The first challenge in deploying this novel functionality was to identify the set of terms requiring machine-readable definitions. This research leveraged two primary sources of terms: Petilla [4] and the article excerpts cited as evidence in Hippocampome.org [11]. The Neuron Registry [7] constituted a third minor source of terms. The Petilla terminology consists of a finite list of (~232) published terms. Hippocampome.org, in contrast, contributes a less neatly bounded set of terms exceeding 10 K discrete tokens (as estimated by the wordle.net utility, Fig. 5). To parse these tokens into a manageable set, we filtered the Hippocampome.org terms at each extreme of the occurrence count spectrum. This preprocessing step eliminated words with very large (>1000) occurrence counts, including uninformative strings such as “a,” “the,” and “of,” as well as words with very small (<100) occurrence counts, representing rare and typically uninteresting terms like “outside-out” and “sheetlike.” Lastly we hand-curated the remaining set of approximately 700 terms to remove non-scientifically relevant words yielding a final corpus of 490 evidence-derived terms. An additional 782 terms corresponded to neuron names, anatomical regions, biomarkers, and electrophysiological parameters stored in Hippocampome.org. In all, due to minor overlaps among the above lists, this collation accounted for 1478 distinct terms.
Fig. 5
Fig. 5

Word cloud of representative Hippocampome.org terms

To find machine-readable definitions we devised a preferred portal/repository approach. For general neurobiological terms, we first searched Neurolex.org, MeSH browser (nlm.nih.gov/mesh), the Bioportal services from the National Center for Biomedical Ontology [42], and the US Public Health Service CRISP database [43]. The terms from Hippocampome.org evidence primarily refer to the rodent hippocampus, thus it is essential that the extracted definition be relevant to these target domains. Since the same word can have different meanings, most definitions retrieved by the initial automated search were largely out of context, requiring a slow step of manual curation. We preferentially assigned evidence terms from Hippocampome.org definitions and links most relevant to the rodent hippocampal formation. Similarly, we linked the Petilla terms to definitions in the context of GABAergic interneurons of the cerebral cortex.

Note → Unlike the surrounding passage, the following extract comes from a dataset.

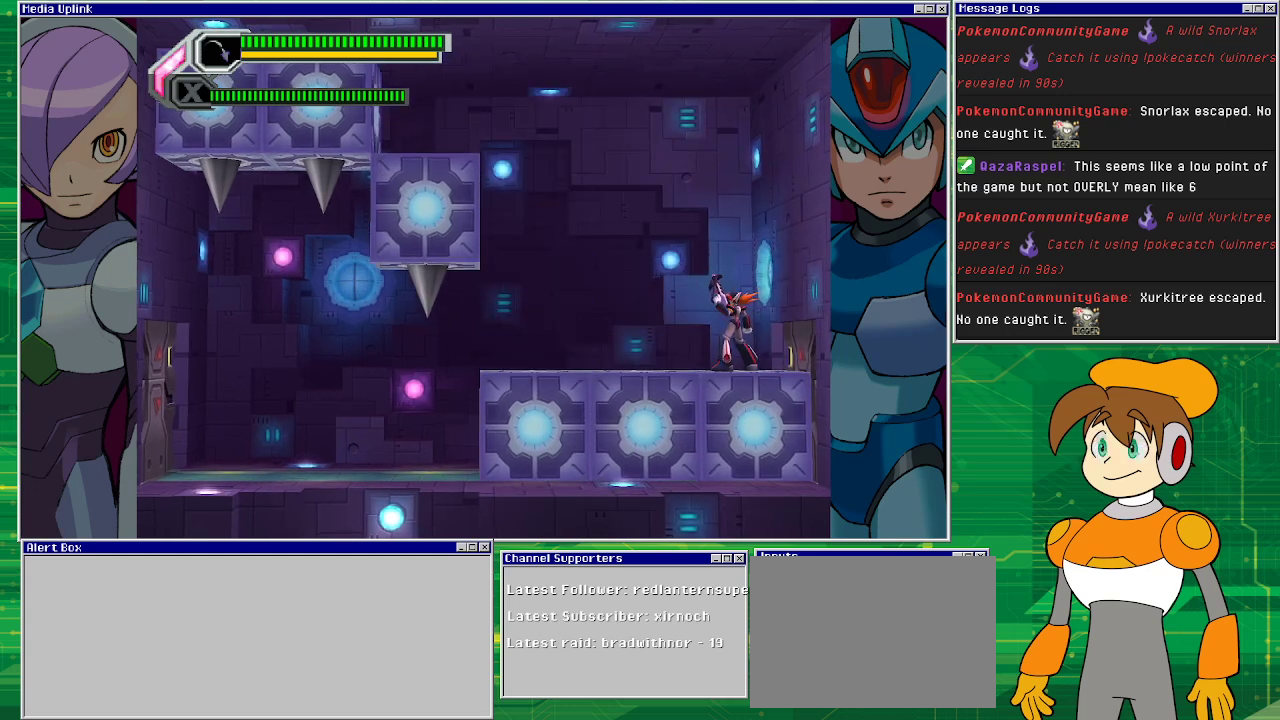
{"buttons": [], "left_stick": "center", "events": []}
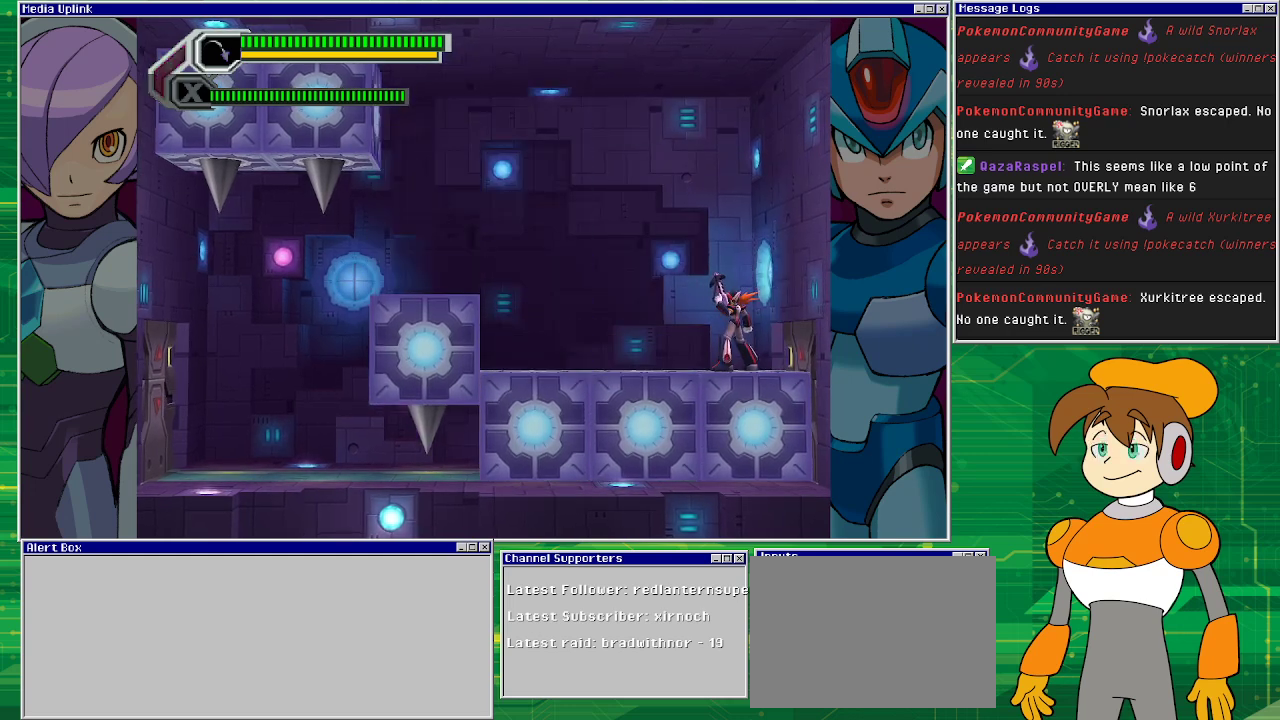
{"buttons": ["DPAD_LEFT"], "left_stick": "center", "events": [[100, "DPAD_LEFT", "down"]]}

For protein definitions, we harnessed the Ontology Look-up Service [44] of the Gene Ontology Consortium [45] as the sole reference given the depth and breadth of coverage for this type of molecular data. Because the molecular terms are generally regular and systematically databased, we successfully automated API-based pulling from established sources (e.g., the National Center for Biotechnology Information). For term not found in these primary resources, we reverted to Google searches, prioritizing definitions from scholarly or institutional sources such as the Allen Brain Atlas [46], Scholarpedia.org, and the US National Institute of Standards and Technology (nist.gov). For residual blanks, we resorted to dictionaries like Merriam-Webster or Wikipedia.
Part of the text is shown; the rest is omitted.